Lea Michelle, chatérrima em Glee, uma graça no tapete vermelho, com babados em profusão e um verdadeiro guardanapo de brilhantes no pescoço.

Claire Danes, solar.
Kelly Osbourne tentou ser mais do que punk, mas ficou parecendo que roubou o estofado do sofá.

Nada ou ninguém bateu January Jones. Com o bustier trabalhado em conchas, este vestido entra para a galeria das piores escolhas em roupa de todos os tempos, próximo ao hors concours cisne da Bjork. Um comentarista resumiu a respeito disso, com propriedade: "This doesn't work at all".

David Straithan, simplesinho.

Emily Blunt, bem... digamos assim... festa de formatura da década de 50, talvez? O marido, Jon Kasinski, usou a gravatinha borboleta da prom, pra combinar.

O vestido coral de Maura Tierney quebraram a hegemonia cinzenta. Cabelos curtinhos mais que justificáveis - ela está se tratando de um câncer.

Heidi Klum queria mostrar que estava em forma depois da quarta ou quinta gravidez.

A jovem esqueceu das calças do pijama.
Descabelada, desconsolada. Ouviu dizerem que o vestido era uma atrocidade.

O quesito Cortinado de Carro Fúnebre foi brilhantemente representado pela Emily Deschanels.
A noção de vida eterna, vampirismo, essas lendas, tudo vem do Egito, inspiração máxima para a roupa de Anna Paquin.
Jennifer Westfeld, também plúmbea.
Uma coisa eu admiro nesta moça - a coragem. O vestido é daquele comprimento apropriadíssimo para filmes situados nos anos 50 ou como um cisne negro no Lago dos Cisnes. O coque, que já foi moda, deveria ter sido extinto junto com o misógino que o criou.

Usei muito maiô inteiro "engana-mamãe". Na praia, cabe. Não combina é com longo de gala.

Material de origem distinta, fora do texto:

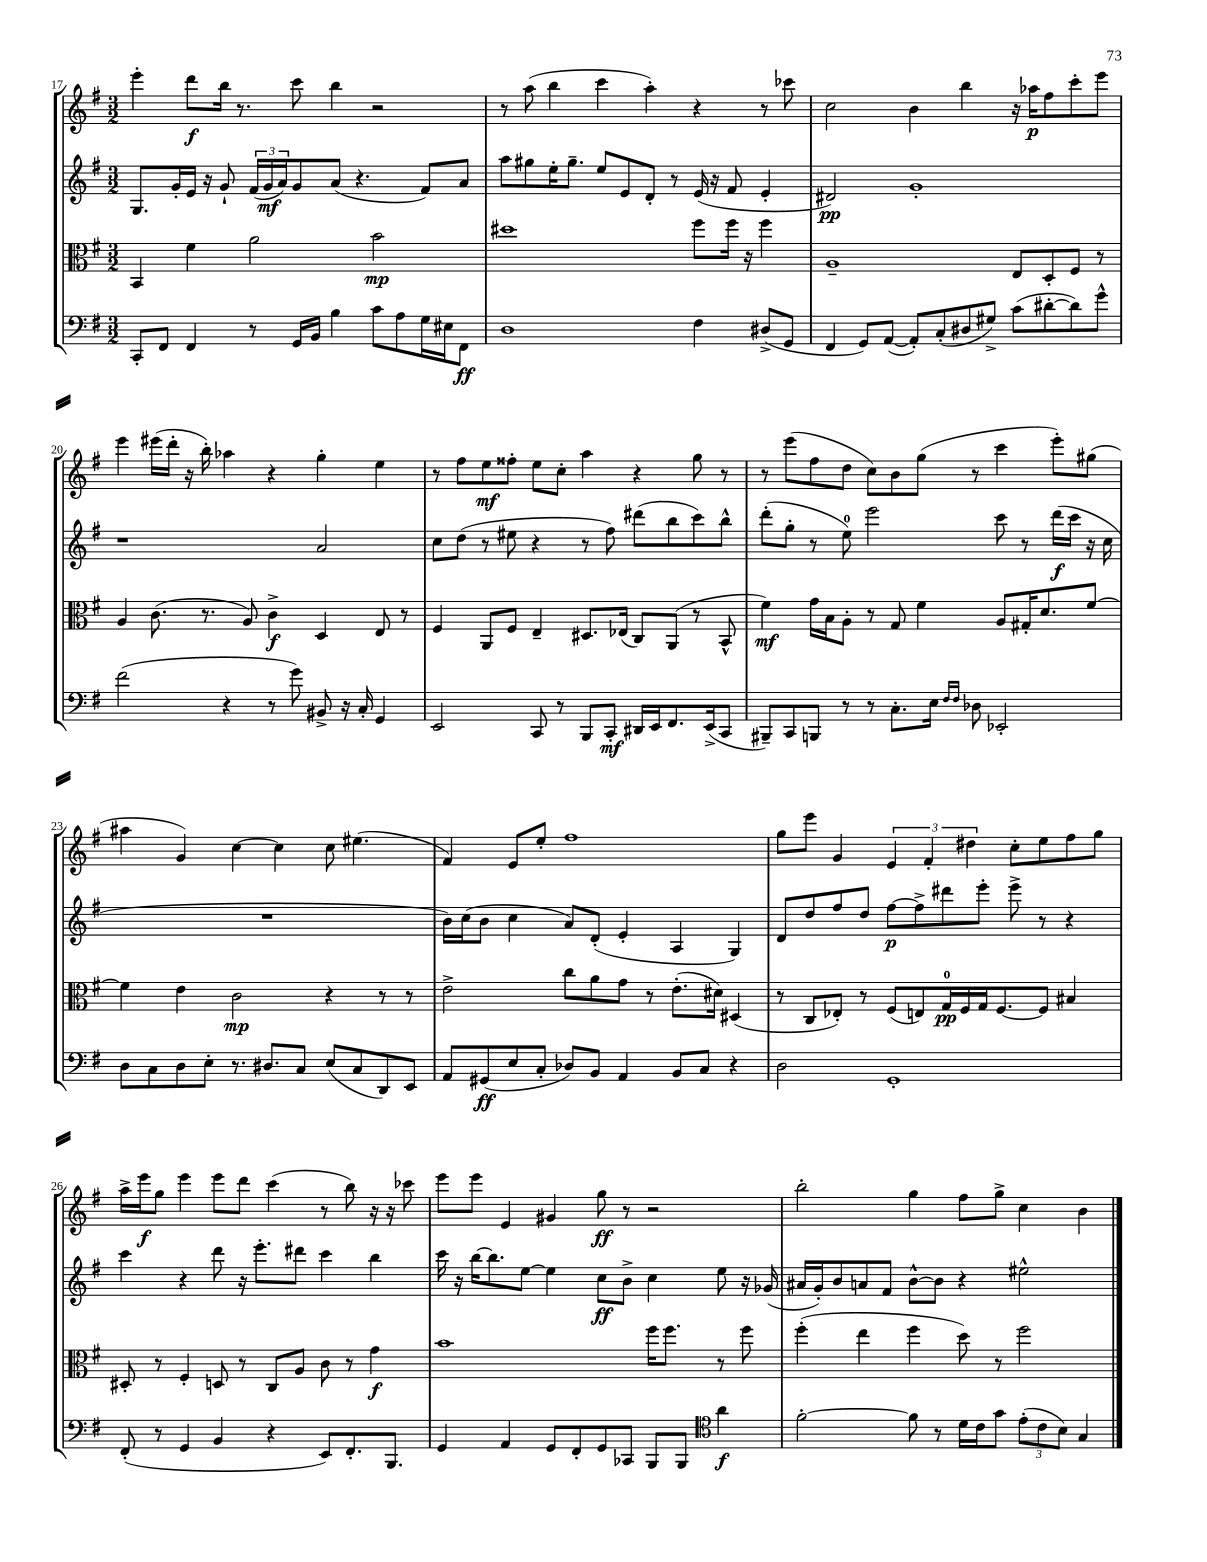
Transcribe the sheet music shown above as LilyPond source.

<<
\new StaffGroup <<
\new Staff = "s0" {
    \clef treble \key g \major \numericTimeSignature \time 3/2
    e'''4-. d'''8\f b''16 r8. c'''8 b''4 r2 |
    r8 a''8( b''4 c'''4 a''4-.) r4 r8 ces'''8 |
    c''2 b'4 b''4 r16 aes''16\p fis''8 c'''8-. e'''8 |
    e'''4 eis'''16( d'''16-. r16 b''16-.) aes''4 r4 g''4-. e''4 |
    r8 fis''8 e''8\mf fisis''8-. e''8 c''8-. a''4 r4 g''8 r8 |
    r8 e'''8( fis''8 d''8 c''8) b'8 g''8( r8 c'''4 e'''8-.) gis''8( |
    ais''4 g'4) c''4~ c''4 c''8 eis''4.( |
    fis'4) e'8 e''8-. fis''1 |
    g''8 e'''8 g'4 \tuplet 3/2 { e'4 fis'4-. dis''4 } c''8-. e''8 fis''8 g''8 |
    a''16-> e'''16\f g''8 e'''4 e'''8 d'''8 c'''4( r8 b''8) r16 r16 ces'''8 |
    e'''8 e'''8 e'4 gis'4 g''8\ff r8 r2 |
    b''2-. g''4 fis''8 g''8-> c''4 b'4 \bar "|." |
}
\new Staff = "s1" {
    \clef treble \key g \major \numericTimeSignature \time 3/2
    g8. g'16-. e'16 r16 g'8-! \tuplet 3/2 { fis'16( g'16\mf a'16) } g'8 a'8( r4. fis'8) a'8 |
    a''8 gis''8 e''16-. gis''8.-- e''8 e'8 d'8-. r8 e'16( r16 fis'8 e'4-. |
    dis'2\pp) g'1-. |
    r1 a'2 |
    c''8 d''8( r8 eis''8 r4 r8 fis''8) dis'''8( b''8 c'''8) b''8-^ |
    d'''8-.( g''8-. r8 e''8-0) e'''2 c'''8 r8 d'''16\f( c'''16 r16 c''16 |
    R1. |
    b'16) c''16( b'8 c''4 a'8) d'8-.( e'4-. a4 g4) |
    d'8 d''8 fis''8 d''8 fis''8~\p fis''8-> dis'''8 e'''8-. e'''8-> r8 r4 |
    c'''4 r4 d'''8 r16 e'''8.-. dis'''8 c'''4 b''4 |
    c'''16 r16 b''16~ b''8. e''8~ e''4 c''8\ff b'8-> c''4 e''8 r16 ges'16( |
    ais'16 g'16-.) b'8 a'8 fis'8 b'8~-^ b'8 r4 eis''2-^ \bar "|." |
}
\new Staff = "s2" {
    \clef alto \key g \major \numericTimeSignature \time 3/2
    b,4 fis'4 a'2 b'2\mp |
    dis''1 fis''8 fis''16 r16 fis''4 |
    a1-- e8 d8-. fis8 r8 |
    a4 c'8.( r8. a8) c'4->\f d4 e8 r8 |
    fis4 a,8 fis8 e4-- dis8. ees16( c8) a,8( r8 b,8-^ |
    fis'4\mf) g'16 b16 a8-. r8 g8 fis'4 a8 gis16-. d'8. fis'8~ |
    fis'4 e'4 c'2\mp r4 r8 r8 |
    e'2-> c''8 a'8 g'8 r8 e'8.-.( dis'16) dis4( |
    r8 c8 ees8-.) r8 fis8( e8) g16-0\pp fis16 g16 fis8.~ fis8 bis4 |
    dis8-. r8 fis4-. d8 r8 c8 a8 c'8 r8 g'4\f |
    b'1 fis''16 fis''8. r8 fis''8 |
    fis''4-.( e''4 fis''4 d''8) r8 fis''2 \bar "|." |
}
\new Staff = "s3" {
    \clef bass \key g \major \numericTimeSignature \time 3/2
    c,8-. fis,8 fis,4 r8 g,16 b,16 b4 c'8 a8 g16 eis16 fis,8\ff |
    d1 fis4 dis8->( g,8 |
    fis,4 g,8) a,8~( a,8-.) c8-.( dis8 gis8->) c'8( dis'8~-. dis'8) g'8-^ |
    fis'2( r4 r8 g'8) bis,8-> r16 c16-. g,4 |
    e,2 c,8 r8 b,,8 c,8-.\mf dis,16 e,16 fis,8. e,16->( c,8 |
    bis,,8--) c,8 b,,8 r8 r8 c8.-. e16 \grace { fis16 fis16 } des8 ees,2-. |
    d8 c8 d8 e8-. r8. dis8. c8 e8( c8 d,8) e,8 |
    a,8 gis,8\ff( e8 c8-. des8) b,8 a,4 b,8 c8 r4 |
    d2 g,1-. |
    fis,8-.( r8 g,4 b,4 r4 e,8) fis,8.-. b,,8. |
    g,4 a,4 g,8 fis,8-. g,8 ces,8 b,,8 b,,8 \clef tenor a'4\f |
    fis'2~-. fis'8 r8 d'16 c'16 g'8 \tuplet 3/2 { e'8-.( c'8 b8) } g4 \bar "|." |
}
>>
>>
\layout { \context { \Score currentBarNumber = #17 } }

Sim, um pretinho básico pode salvar a vida de qualquer uma, mas não o da Eddie Falco, que estava completamente desenxabida envergando a veste de luto de rainha tebana.

Outra grega de branco.
Al Pacino levando mais uma estatuetinha pra casa, onde fez bronzeamento artificial para combinar com a negritude capilar.